不可解な出来事(追跡)
古代インドに語り継がれる叙事詩「ラーマーヤナ」、ヴィシュヌ神の化身「ラーマ王子」の愛する「シーター妃」を奪還するために耗発した羅刹羅闍「魔王ラーヴァナ」との戦の末、羅刹の王が敗北者となり、王子と妃が運命の再開を果たした物語...
もしこの物語は何者かの筋書き(運命)によって定められたとしたら、それに抗えないだろうか?

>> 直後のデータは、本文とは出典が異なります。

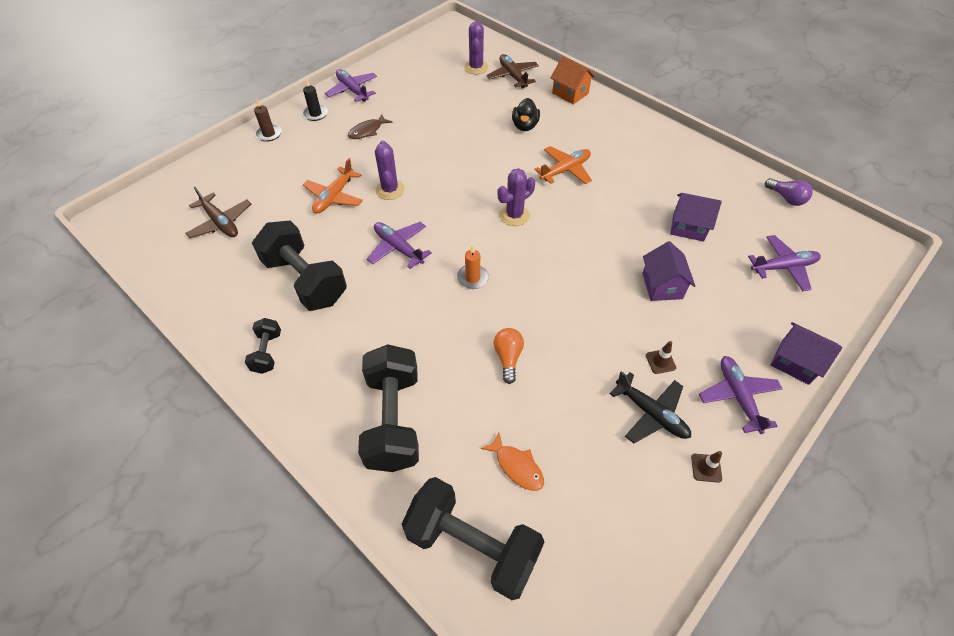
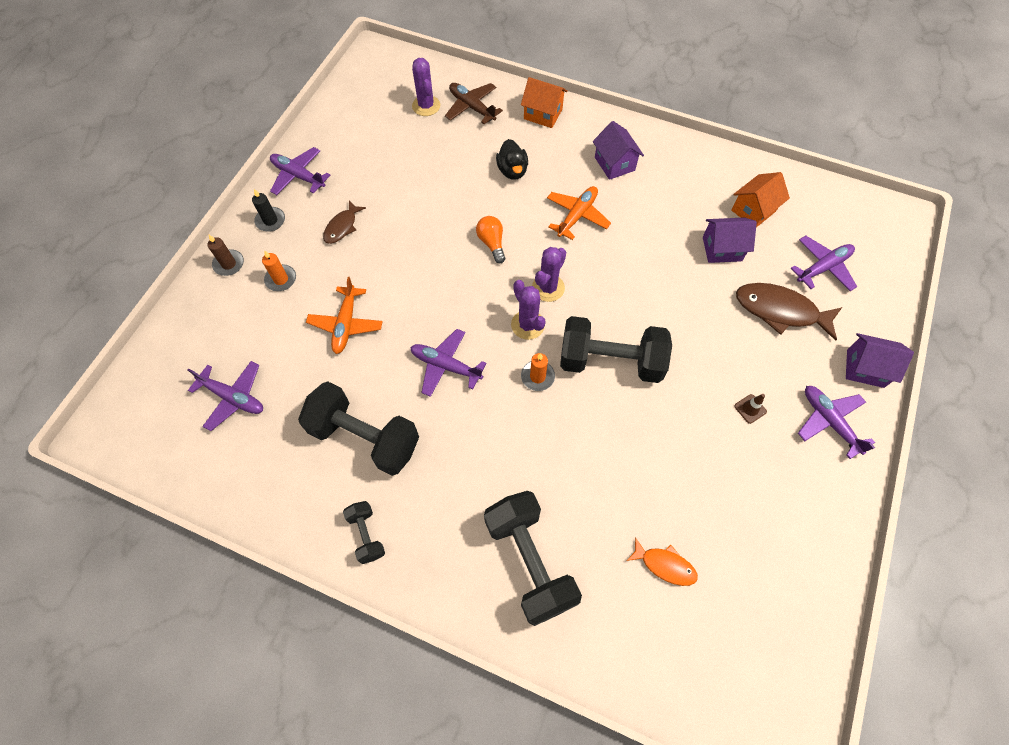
camera: 20 degrees left, 10 degrees up
(221, 223) = (233, 397): brown plane -> purple plane
(301, 153) = (281, 279): none -> orange candle
(390, 190) = (403, 296): purple cactus -> purple cactus (527, 325)
(472, 545) = (657, 658): black dumbbell -> black dumbbell (610, 361)
(508, 358) = (610, 454): orange light bulb -> orange light bulb (492, 243)
(651, 413) = (761, 466): black plane -> none
(662, 286) = (722, 325): purple house -> purple house (614, 164)
(706, 468) = (827, 503): brown traffic cone -> none
(725, 290) = (780, 311): none -> brown fish
(731, 206) = (753, 210): none -> orange house
(786, 198) = (800, 186): purple light bulb -> none

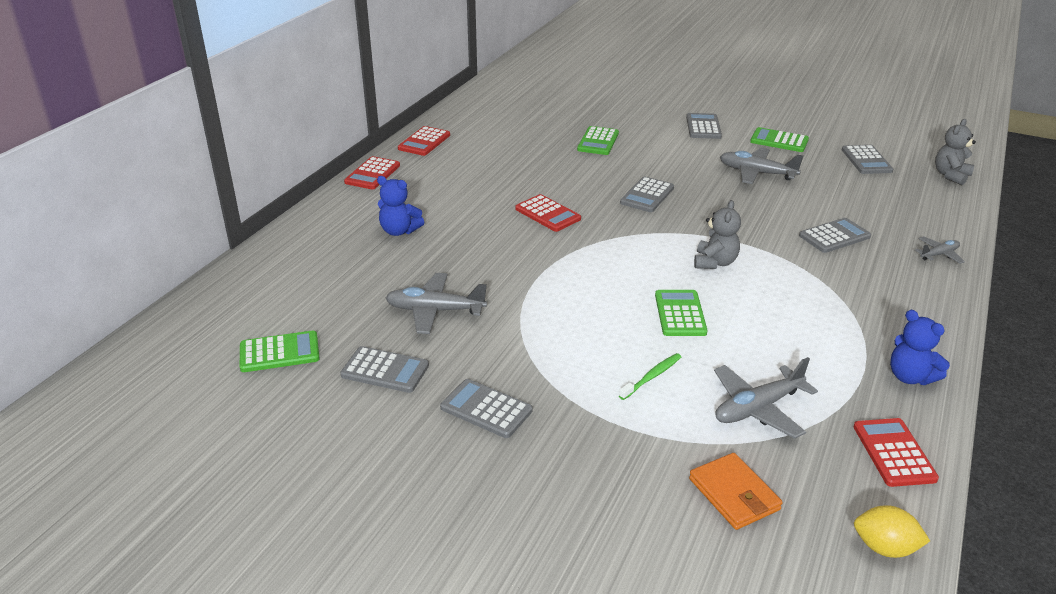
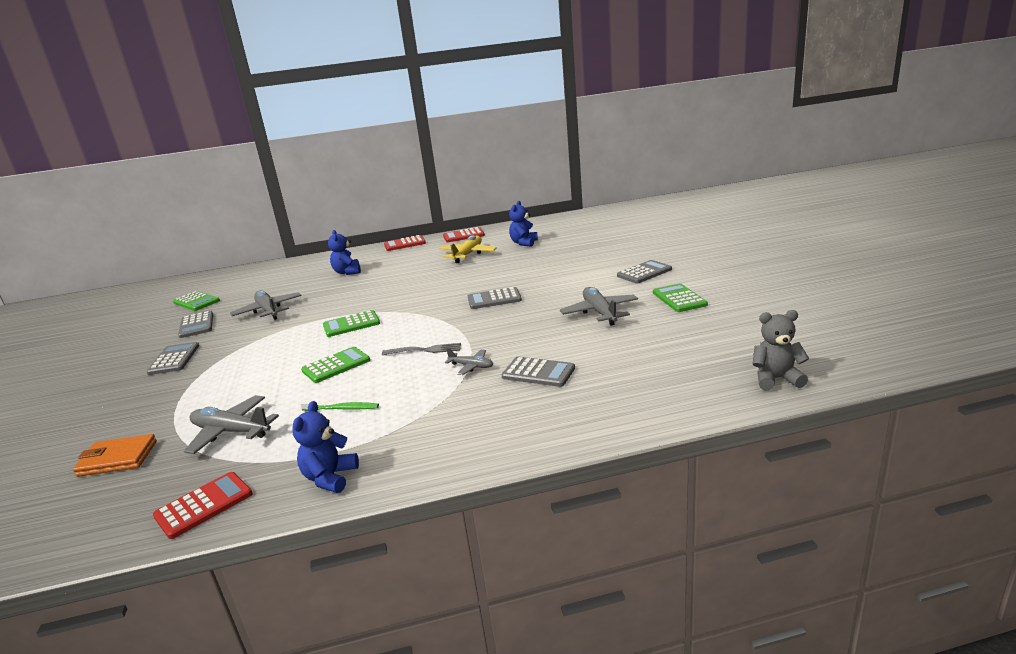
camera: 55 degrees right, 10 degrees down
(493, 161) = (468, 254): none -> yellow plane
(520, 130) = (524, 243): none -> blue teddy bear
(548, 214) = (421, 289): red calculator -> none
(598, 141) = (550, 261): green calculator -> green calculator (351, 324)
(651, 377) = (244, 386): green toothbrush -> green toothbrush (342, 408)
(714, 262) = (425, 350): grey teddy bear -> grey fork
(734, 494) = (117, 459): orange wallet -> orange wallet turned 60 degrees clockwise
(866, 160) = (719, 337): grey calculator -> none
(884, 547) = (70, 540): yellow lemon -> none
(939, 254) = (581, 425): grey plane -> grey plane (471, 366)

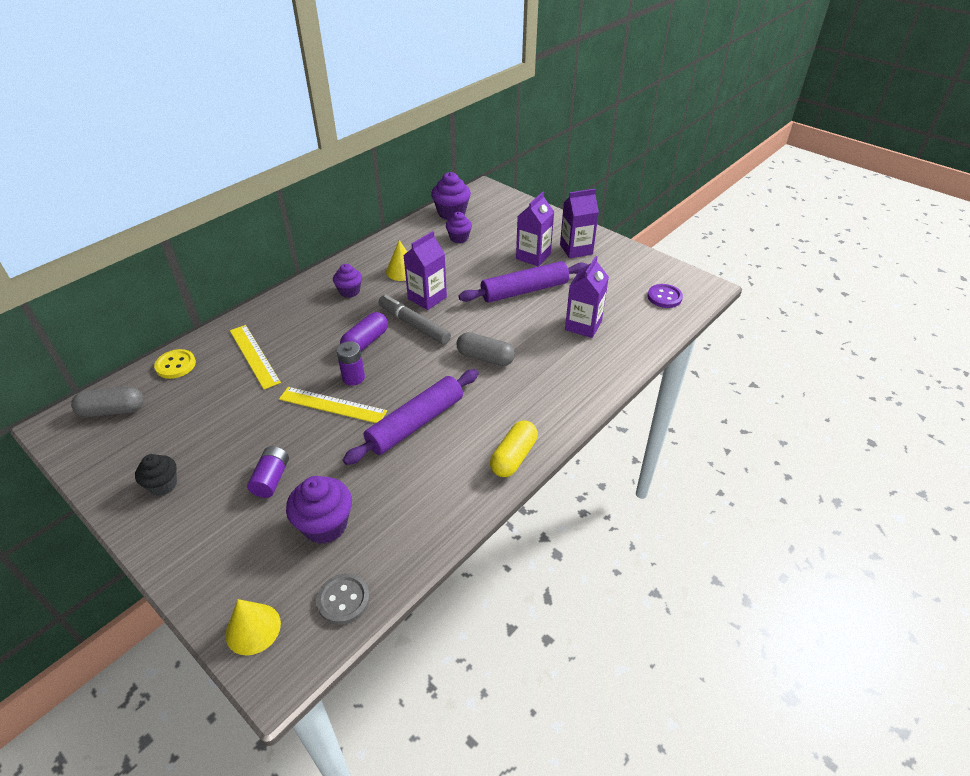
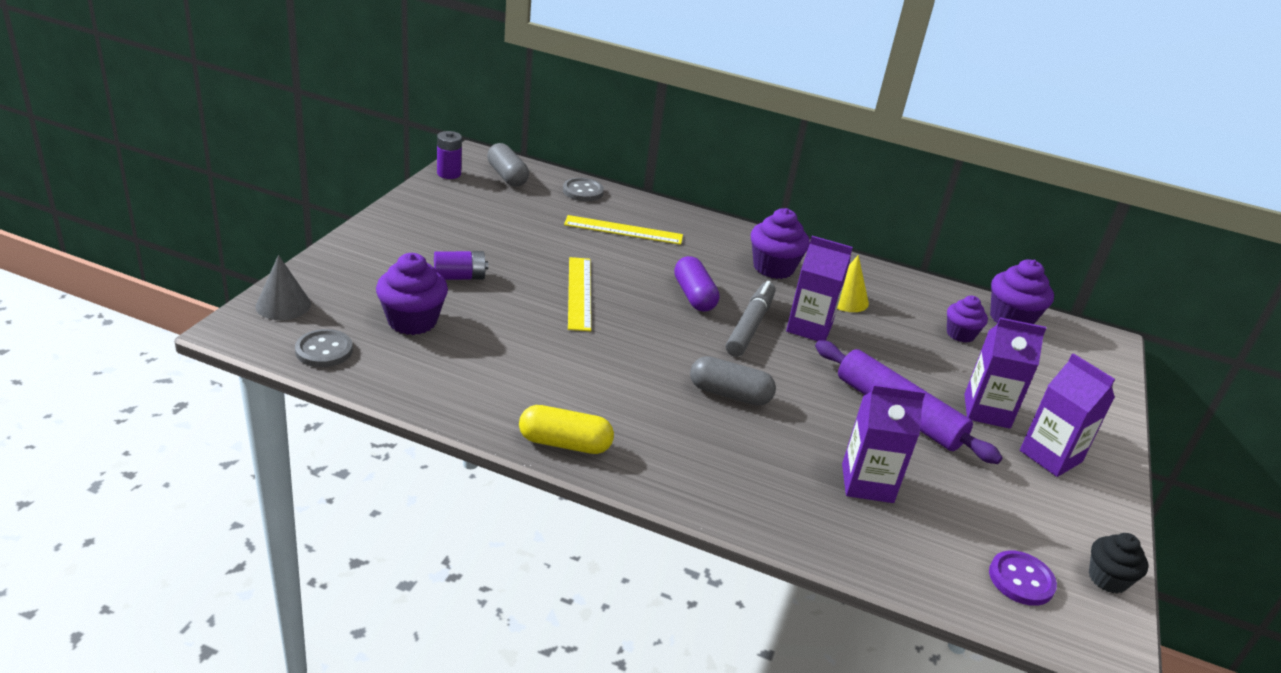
camera: 65 degrees right, 10 degrees down
(163, 485) = (430, 222): black cupcake -> black cupcake (1107, 579)
(175, 365) = (583, 191): yellow button -> grey button
(253, 628) = (283, 305): yellow cone -> grey cone
(254, 356) = (623, 230): yellow ruler -> yellow ruler turned 60 degrees clockwise
(349, 291) = (773, 268): purple cupcake -> purple cupcake, size x1.56
(353, 378) = (630, 298): purple battery -> purple battery (449, 174)
(366, 342) = (694, 296): purple capsule -> purple capsule turned 60 degrees clockwise
(416, 423) = (582, 356): purple rolling pin -> none
(485, 358) = (729, 394): grey capsule -> grey capsule turned 75 degrees counterclockwise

時は現代日本、ある女子大学生「椎谷・蘭華」がラーマーヤナの物語(世界)に巻き込まれ、滅んだはずの羅刹の王との出会いで運命の歯車がついに再び動き出して、心を探す旅が始まった...ぶらりと...
交錯するそれぞれの思いの中…不可解な出来事の追跡開始
現実の世界...
バナナのジュース専門店「WUKONG」
店内にはいつもの賑やかな雰囲気に包まれながら、店の一角だけは困惑の雰囲気が漂っている。
一見は、一人の女性がテーブルに突っ伏して寝るように見えるだけだが、一緒にいる人たちの表情は尋常じゃないほど驚愕している。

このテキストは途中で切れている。